Our elections for service at The Hill Group are coming up. I’ve held the literature position for the past year. It was such a rewarding experience. However, I can’t say that I’ve read all the literature yet. I will say that what I read has made me more knowledgeable about the history of AA, how it started and why it still exists today.
Before I found AA in prison, I was labeled by the administration as a disruptive inmate. Convicts who know me can attest to that. Finding this group is saving my rear each and every day. Growing up and taking responsibility for my actions, past and present, is what I do today. It’s who I am. My relationships with family and friends have improved dramatically since joining AA. Now it’s about working the Steps, carrying the message and improving my relationship with my Higher Power.

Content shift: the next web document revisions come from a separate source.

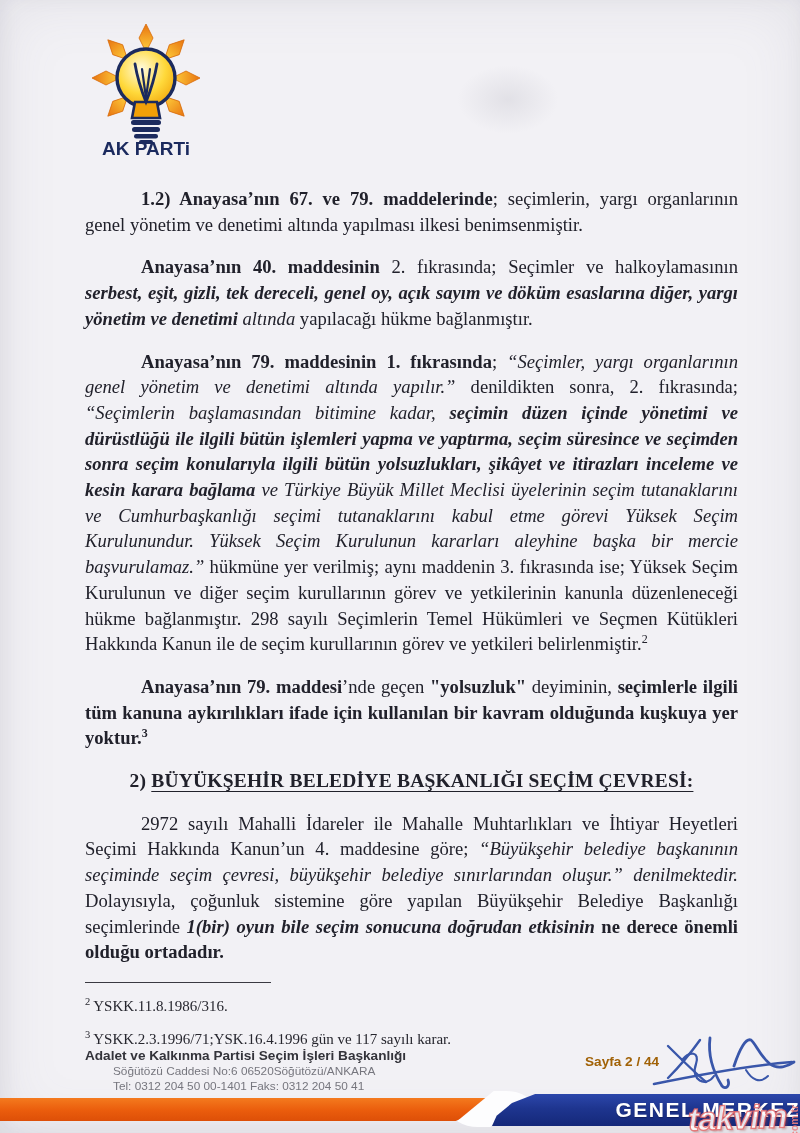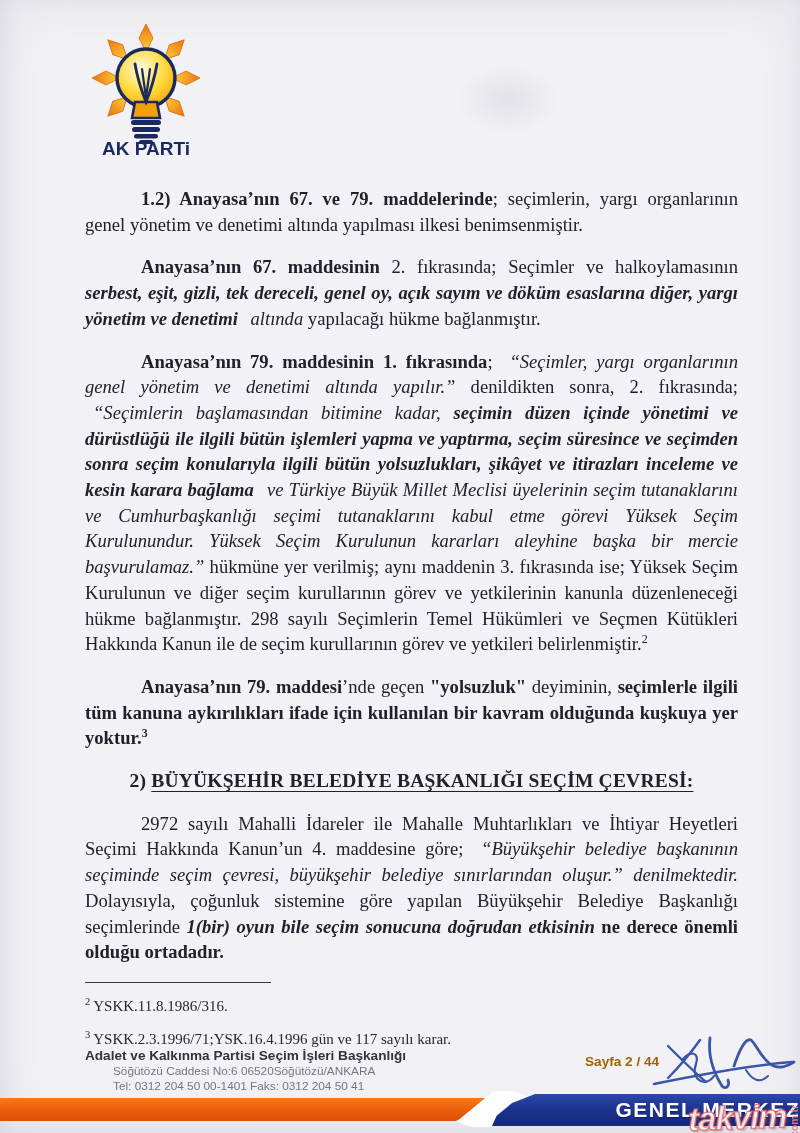--- a/index.html
+++ b/index.html
@@ -129,7 +129,7 @@
 
   <div class="doc-body">
     <p><span class="s-b">1.2) Anayasa’nın 67. ve 79. maddelerinde</span><span class="s-r">; seçimlerin, yargı organlarının genel yönetim ve denetimi altında yapılması ilkesi benimsenmiştir.</span></p>
-    <p><span class="s-b">Anayasa’nın 67. maddesinin</span><span class="s-r"> 2. fıkrasında; Seçimler ve halkoylamasının </span><span class="s-bi">serbest, eşit, gizli, tek dereceli, genel oy, açık sayım ve döküm esaslarına diğer, yargı yönetim ve denetimi</span><span class="s-i"> altında </span><span class="s-r">yapılacağı hükme bağlanmıştır.</span></p>
+    <p><span class="s-b">Anayasa’nın 40. maddesinin</span><span class="s-r"> 2. fıkrasında; Seçimler ve halkoylamasının </span><span class="s-bi">serbest, eşit, gizli, tek dereceli, genel oy, açık sayım ve döküm esaslarına diğer, yargı yönetim ve denetimi</span><span class="s-i"> altında </span><span class="s-r">yapılacağı hükme bağlanmıştır.</span></p>
     <p><span class="s-b">Anayasa’nın 79. maddesinin 1. fıkrasında</span><span class="s-r">; </span><span class="s-i">“Seçimler, yargı organlarının genel yönetim ve denetimi altında yapılır.”</span><span class="s-r"> denildikten sonra, 2. fıkrasında; </span><span class="s-i">“Seçimlerin başlamasından bitimine kadar, </span><span class="s-bi">seçimin düzen içinde yönetimi ve dürüstlüğü ile ilgili bütün işlemleri yapma ve yaptırma, seçim süresince ve seçimden sonra seçim konularıyla ilgili bütün yolsuzlukları, şikâyet ve itirazları inceleme ve kesin karara bağlama</span><span class="s-i"> ve Türkiye Büyük Millet Meclisi üyelerinin seçim tutanaklarını ve Cumhurbaşkanlığı seçimi tutanaklarını kabul etme görevi Yüksek Seçim Kurulunundur. Yüksek Seçim Kurulunun kararları aleyhine başka bir mercie başvurulamaz.”</span><span class="s-r"> hükmüne yer verilmiş; aynı maddenin 3. fıkrasında ise; Yüksek Seçim Kurulunun ve diğer seçim kurullarının görev ve yetkilerinin kanunla düzenleneceği hükme bağlanmıştır. 298 sayılı Seçimlerin Temel Hükümleri ve Seçmen Kütükleri Hakkında Kanun ile de seçim kurullarının görev ve yetkileri belirlenmiştir.</span><span class="s-sup">2</span></p>
     <p><span class="s-b">Anayasa’nın 79. maddesi</span><span class="s-r">’nde geçen </span><span class="s-b">"yolsuzluk"</span><span class="s-r"> deyiminin, </span><span class="s-b">seçimlerle ilgili tüm kanuna aykırılıkları ifade için kullanılan bir kavram olduğunda kuşkuya yer yoktur.</span><span class="s-supb">3</span></p>
     <p class="doc-heading"><span class="s-b">2) </span><span class="s-bu">BÜYÜKŞEHİR BELEDİYE BAŞKANLIĞI SEÇİM ÇEVRESİ:</span></p>

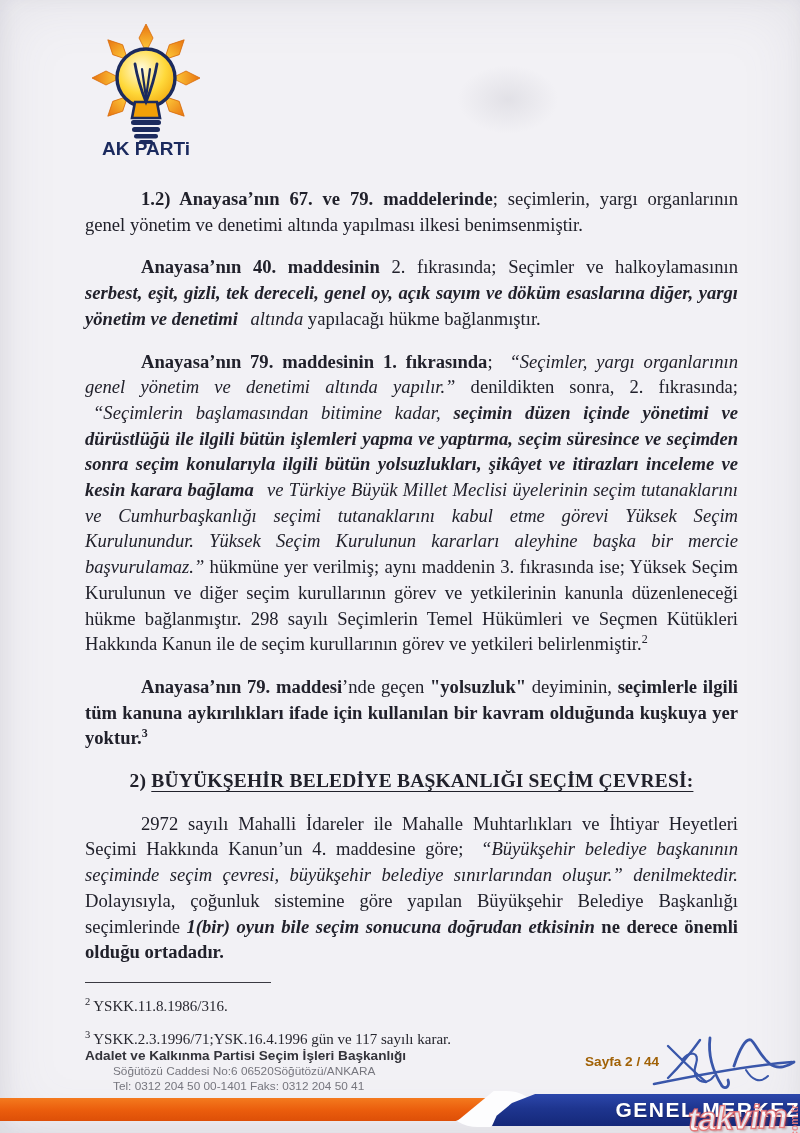--- a/index.html
+++ b/index.html
@@ -33,7 +33,7 @@
   }
   .s-r{font-weight:normal;font-style:normal;}
   .s-b{font-weight:bold;}
-  .s-i{font-style:italic;margin-left:8px;}
+  .s-i{font-style:italic;}
   .s-bi{font-weight:bold;font-style:italic;}
   .s-bu{font-weight:bold;text-decoration:underline;text-underline-offset:3.5px;}
   .s-sup{vertical-align:super;font-size:12px;line-height:0;}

I started a hobby in here about a year ago, painting subjects in different mediums. A fellow member at our group was kind enough to give me some of his extra paint brushes. This took my imagination to new levels. Recently, with help from various family members, I was able to turn my cell into a little art studio. I’ve painted several pieces since and sent them to family and friends for the holidays. The feedback from everyone has been overwhelming. I owe that to The Hill Group.
I’ve been incarcerated almost 17 years now. I may never see the outside world again. I have good days and bad ones. But don’t we all? I know I must continue to change.
For me, sobriety is gift that’s earned every single day, just like most people earn a living on the outside world. Each and every hour, day, month and year that I don’t pick up that first drink, I earn that gift. And then I try to help another member achieve that same reward.